In any case it raises some other questions about intellectual property as a whole. If you can sue an AI model for profiting off your intellectual property, why can't you sue a human for the same? Say you read a book one day, and are so inspired that you go ahead and write a new book. Imagine you publish that new book and sell millions of copies. Are you entitled to pay royalties to the author who gave you inspiration? It seems to me that unless you're plagiarizing large chunks of the original work verbatim, you probably shouldn't be forced to owe the original author much of anything. LLMs do plagiarize, but they do so somewhat inconsistently due to their non-deterministic output (just like humans!).


In some cases the model will spit out verbatim copies of code. E.g. https://twitter.com/docsparse/status/1581461734665367554?lan...

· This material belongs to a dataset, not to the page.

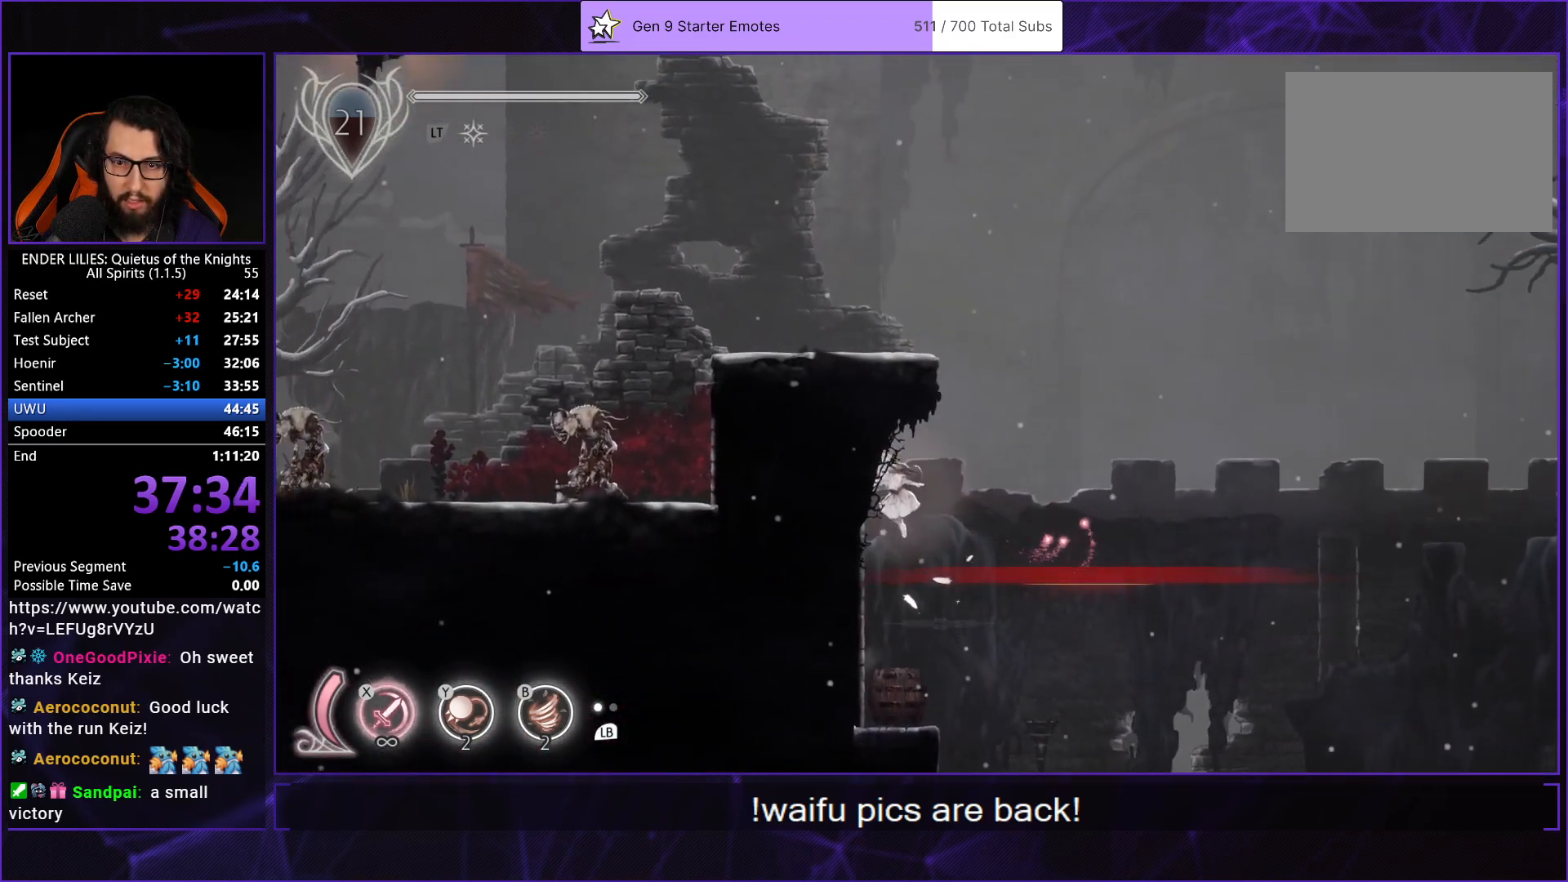
{"buttons": ["A", "L2", "R2", "DPAD_RIGHT"], "left_stick": "center", "right_stick": "center", "button_events": [[350, "DPAD_RIGHT", "down"], [417, "A", "down"]]}
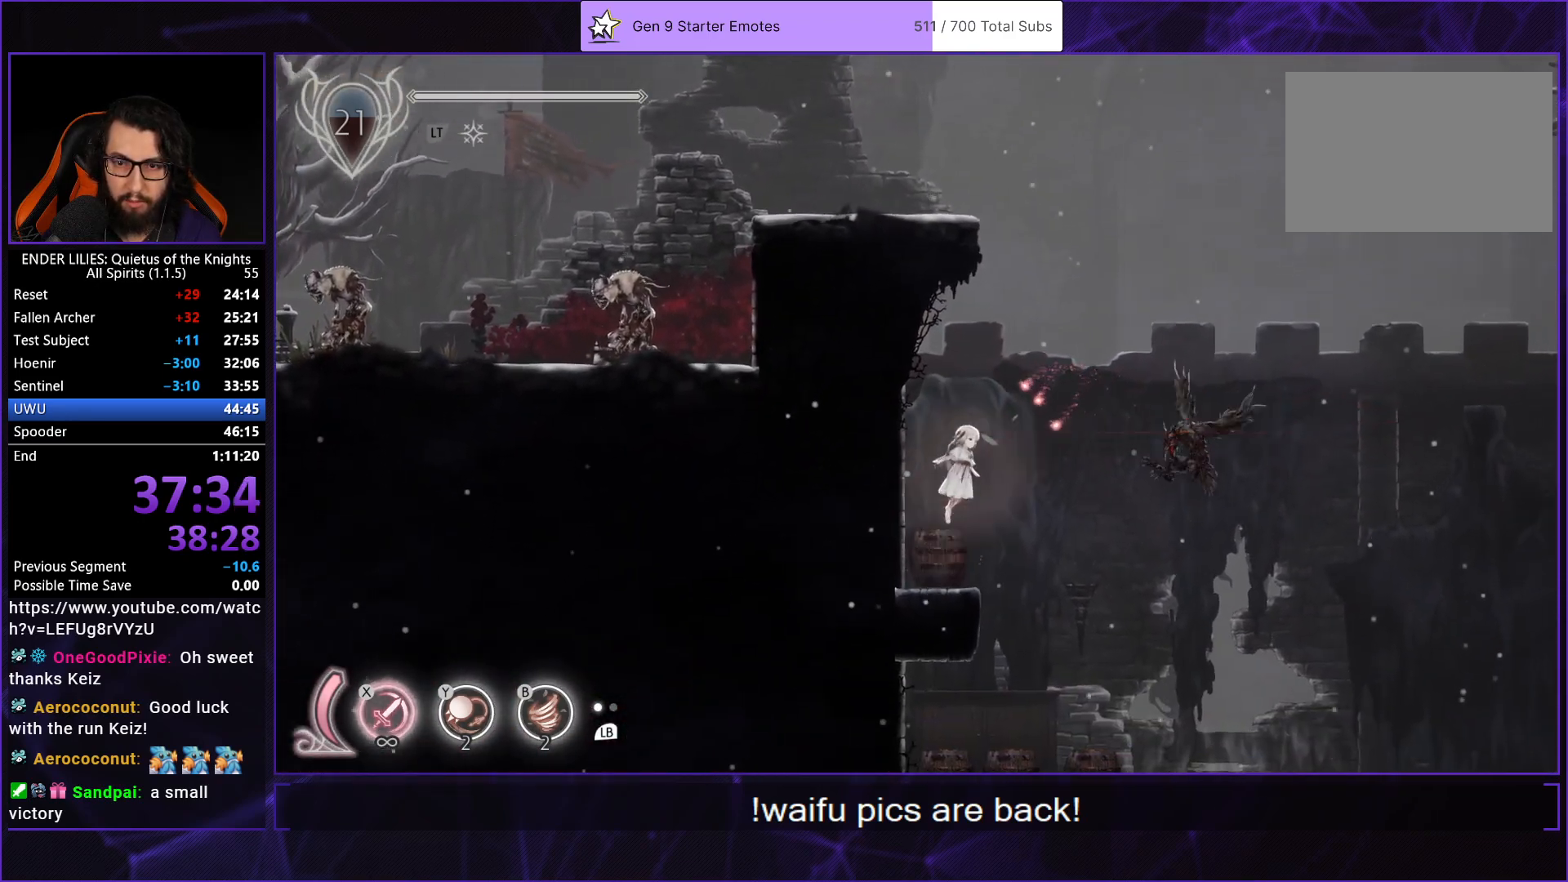
{"buttons": ["L2", "R2"], "left_stick": "center", "right_stick": "center", "button_events": [[33, "DPAD_RIGHT", "up"], [217, "A", "up"], [350, "DPAD_LEFT", "down"], [500, "DPAD_LEFT", "up"]]}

So in this case the weights are not even a derivative work but just a compressed copy of the original code.


I see that your lawyers have reviewed the licensing terms. Great!

However, have they reviewed Microsoft's claims that their use of code for Copilot is open source? And if they have, is there somewhere I can read that analysis?

Now, Microsoft could be wrong on that claim, but until someone convinces me otherwise I'm going to assume their lawyers did their due diligence and they're correct. If Microsoft is correct about that it doesn't matter what you put in your license, and thus this is useless.


I don't know how I missed this but I can't edit my comment now, I meant to say

"their use of code for Copilot is open source" -> "their use of code for Copilot is __fair use__"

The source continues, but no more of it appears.